START Material provided

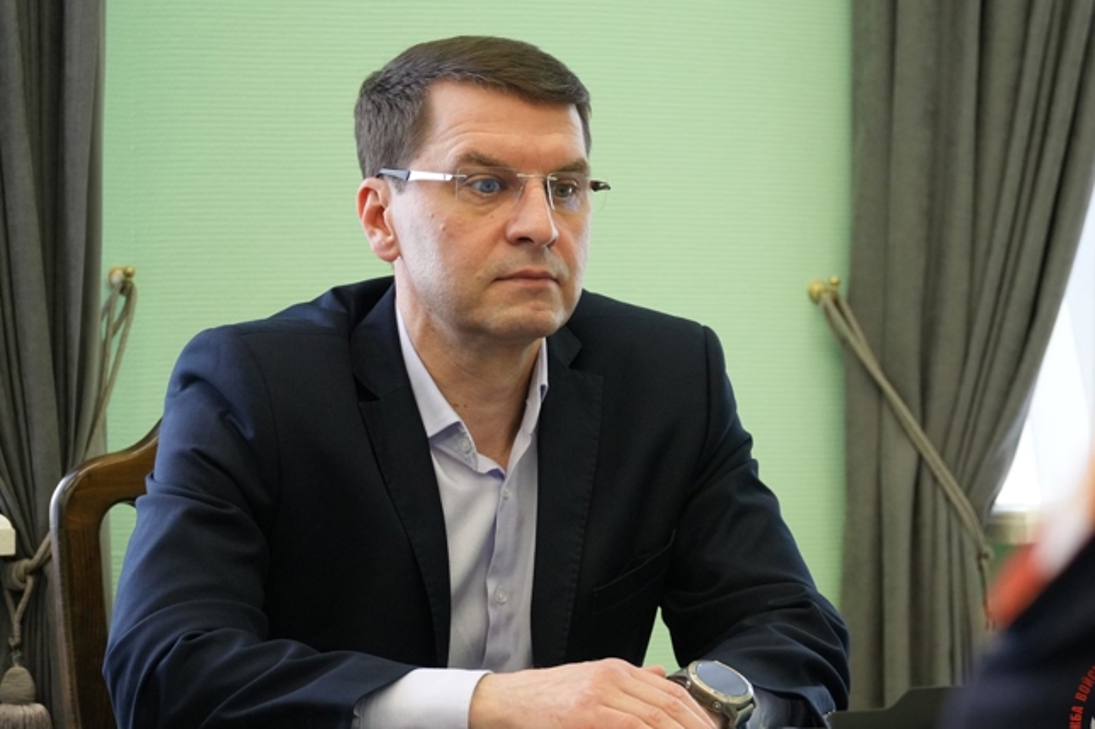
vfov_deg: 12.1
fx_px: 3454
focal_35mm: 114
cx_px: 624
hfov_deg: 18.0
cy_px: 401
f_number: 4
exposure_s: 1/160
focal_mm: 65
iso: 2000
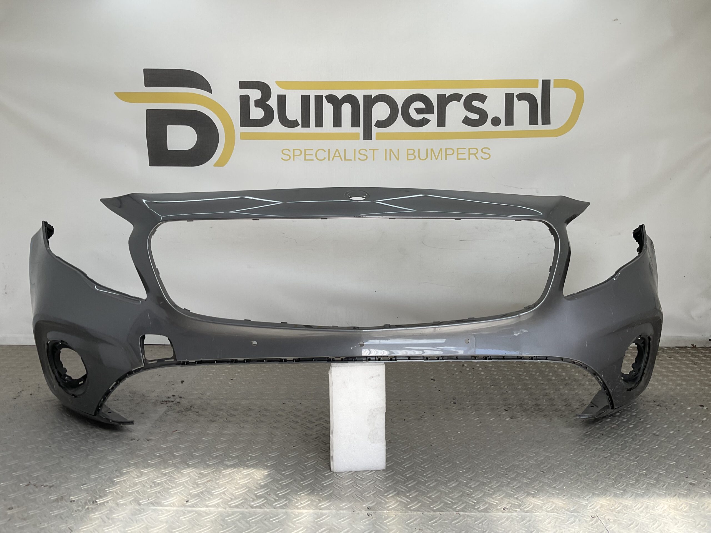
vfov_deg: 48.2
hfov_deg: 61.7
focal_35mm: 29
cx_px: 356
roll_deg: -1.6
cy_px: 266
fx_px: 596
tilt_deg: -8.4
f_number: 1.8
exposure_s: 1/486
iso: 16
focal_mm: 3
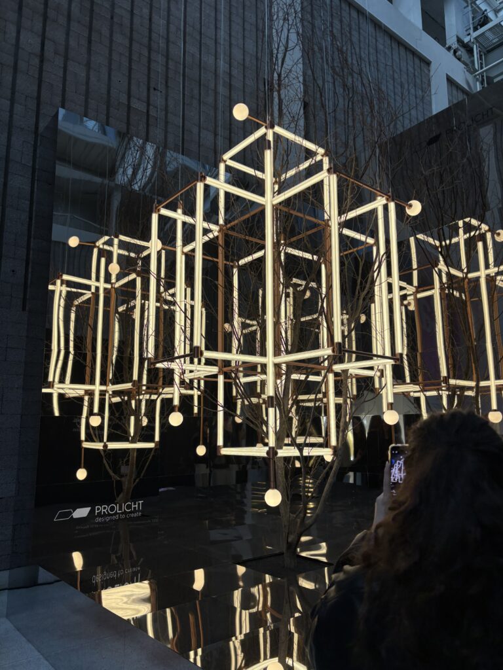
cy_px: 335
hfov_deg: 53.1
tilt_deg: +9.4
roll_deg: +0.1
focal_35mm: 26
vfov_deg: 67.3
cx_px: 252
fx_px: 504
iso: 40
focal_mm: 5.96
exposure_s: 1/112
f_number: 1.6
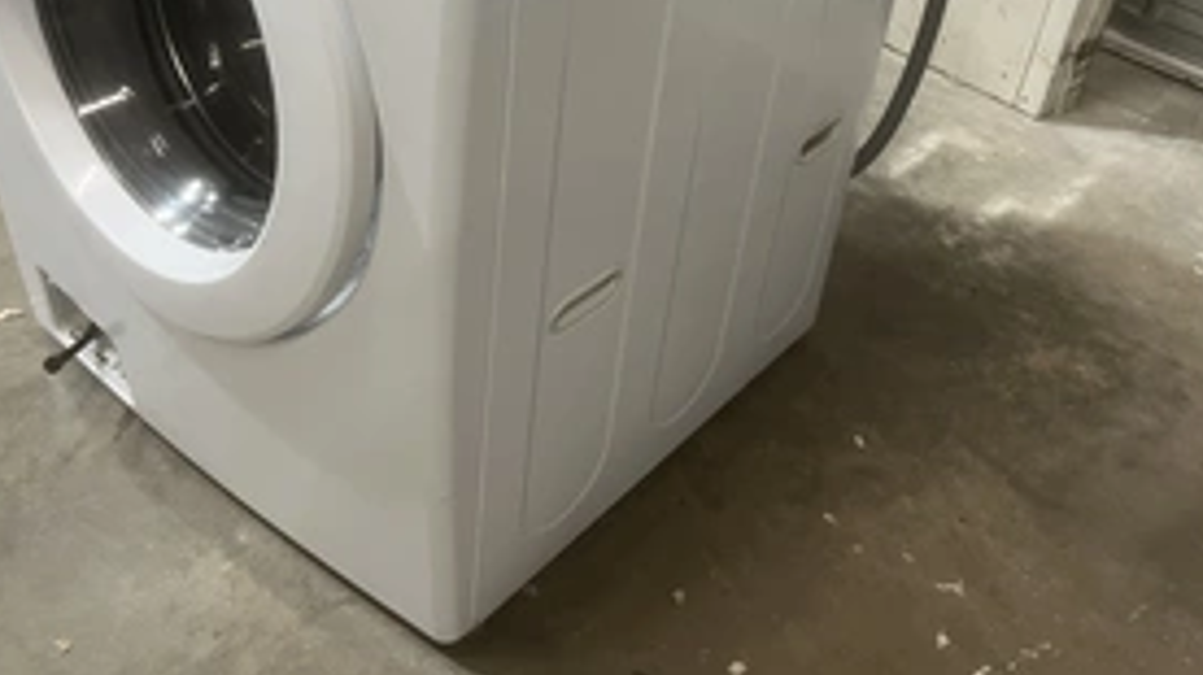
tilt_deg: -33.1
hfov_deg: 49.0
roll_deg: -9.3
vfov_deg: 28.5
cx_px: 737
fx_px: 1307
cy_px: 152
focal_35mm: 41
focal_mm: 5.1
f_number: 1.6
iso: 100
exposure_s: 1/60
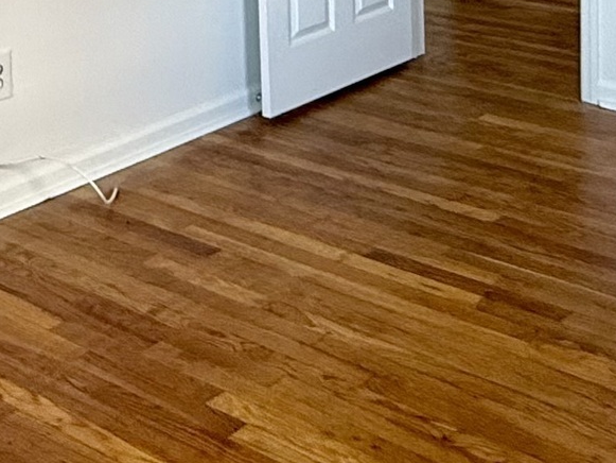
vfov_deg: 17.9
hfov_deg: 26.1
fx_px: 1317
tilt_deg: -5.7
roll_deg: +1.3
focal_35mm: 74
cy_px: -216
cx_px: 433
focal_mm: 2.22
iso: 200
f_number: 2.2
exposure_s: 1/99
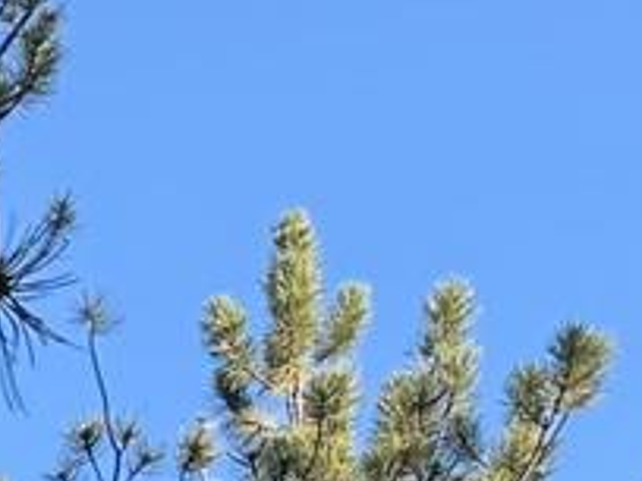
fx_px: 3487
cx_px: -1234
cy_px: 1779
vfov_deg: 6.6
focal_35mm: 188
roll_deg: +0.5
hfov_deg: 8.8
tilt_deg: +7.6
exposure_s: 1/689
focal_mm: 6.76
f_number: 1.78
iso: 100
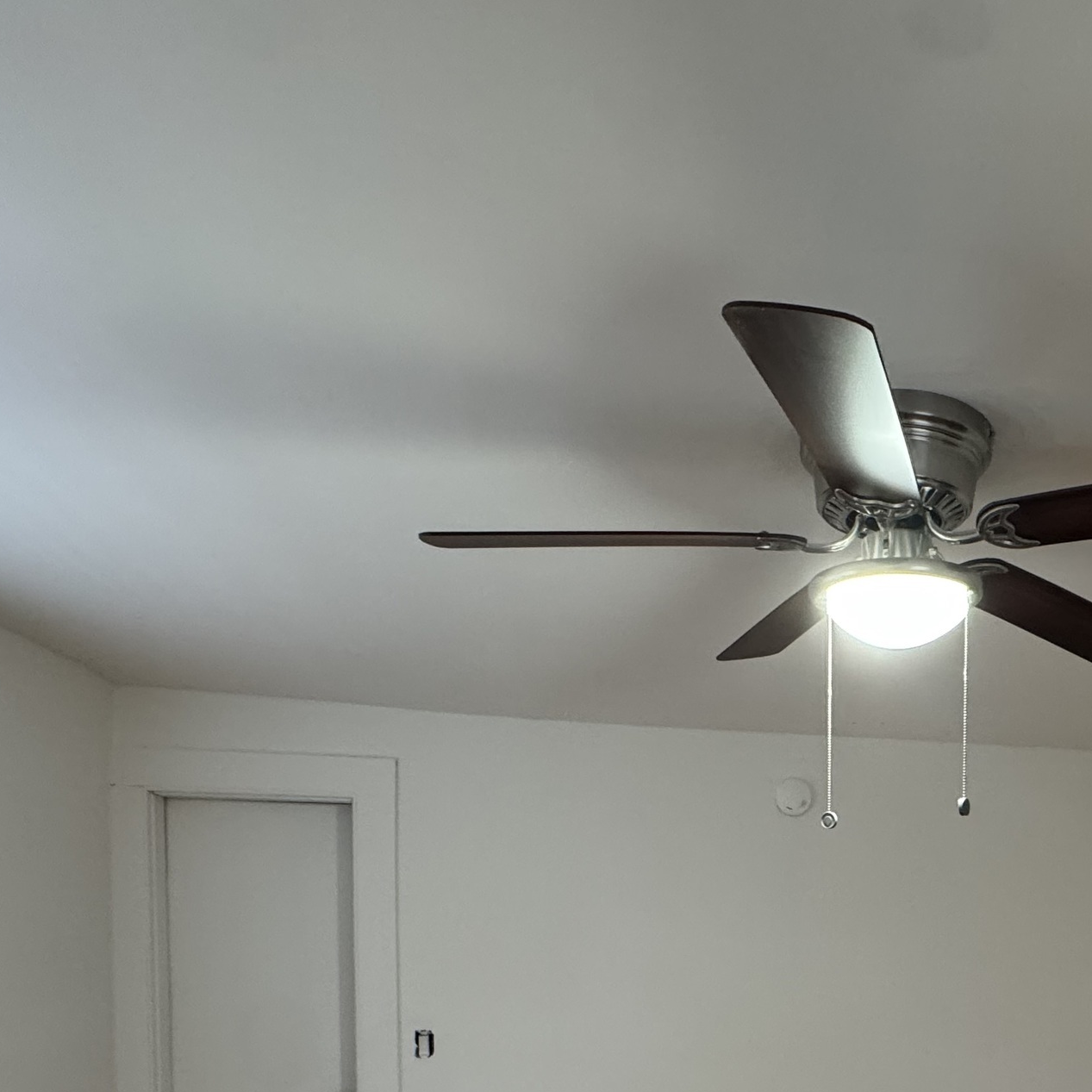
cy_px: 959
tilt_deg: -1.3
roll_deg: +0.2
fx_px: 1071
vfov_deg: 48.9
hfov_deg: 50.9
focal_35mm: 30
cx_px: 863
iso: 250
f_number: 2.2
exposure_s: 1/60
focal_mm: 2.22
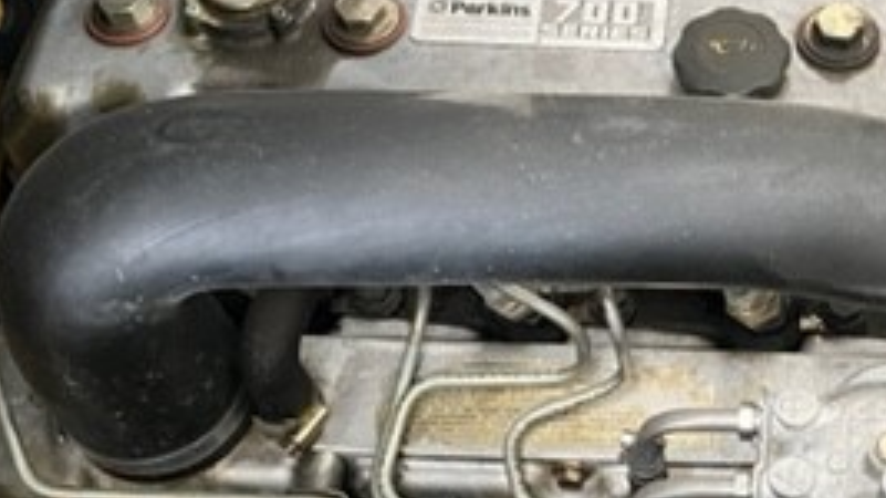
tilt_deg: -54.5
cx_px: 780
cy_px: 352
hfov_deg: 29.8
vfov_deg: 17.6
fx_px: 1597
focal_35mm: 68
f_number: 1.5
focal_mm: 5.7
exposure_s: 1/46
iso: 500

END Material provided

**What to work on**
Once more, give the listing above exactly, leaving each picture out.

**Reply**
vfov_deg: 12.1
fx_px: 3454
focal_35mm: 114
cx_px: 624
hfov_deg: 18.0
cy_px: 401
f_number: 4
exposure_s: 1/160
focal_mm: 65
iso: 2000
vfov_deg: 48.2
hfov_deg: 61.7
focal_35mm: 29
cx_px: 356
roll_deg: -1.6
cy_px: 266
fx_px: 596
tilt_deg: -8.4
f_number: 1.8
exposure_s: 1/486
iso: 16
focal_mm: 3
cy_px: 335
hfov_deg: 53.1
tilt_deg: +9.4
roll_deg: +0.1
focal_35mm: 26
vfov_deg: 67.3
cx_px: 252
fx_px: 504
iso: 40
focal_mm: 5.96
exposure_s: 1/112
f_number: 1.6
tilt_deg: -33.1
hfov_deg: 49.0
roll_deg: -9.3
vfov_deg: 28.5
cx_px: 737
fx_px: 1307
cy_px: 152
focal_35mm: 41
focal_mm: 5.1
f_number: 1.6
iso: 100
exposure_s: 1/60
vfov_deg: 17.9
hfov_deg: 26.1
fx_px: 1317
tilt_deg: -5.7
roll_deg: +1.3
focal_35mm: 74
cy_px: -216
cx_px: 433
focal_mm: 2.22
iso: 200
f_number: 2.2
exposure_s: 1/99
fx_px: 3487
cx_px: -1234
cy_px: 1779
vfov_deg: 6.6
focal_35mm: 188
roll_deg: +0.5
hfov_deg: 8.8
tilt_deg: +7.6
exposure_s: 1/689
focal_mm: 6.76
f_number: 1.78
iso: 100
cy_px: 959
tilt_deg: -1.3
roll_deg: +0.2
fx_px: 1071
vfov_deg: 48.9
hfov_deg: 50.9
focal_35mm: 30
cx_px: 863
iso: 250
f_number: 2.2
exposure_s: 1/60
focal_mm: 2.22
tilt_deg: -54.5
cx_px: 780
cy_px: 352
hfov_deg: 29.8
vfov_deg: 17.6
fx_px: 1597
focal_35mm: 68
f_number: 1.5
focal_mm: 5.7
exposure_s: 1/46
iso: 500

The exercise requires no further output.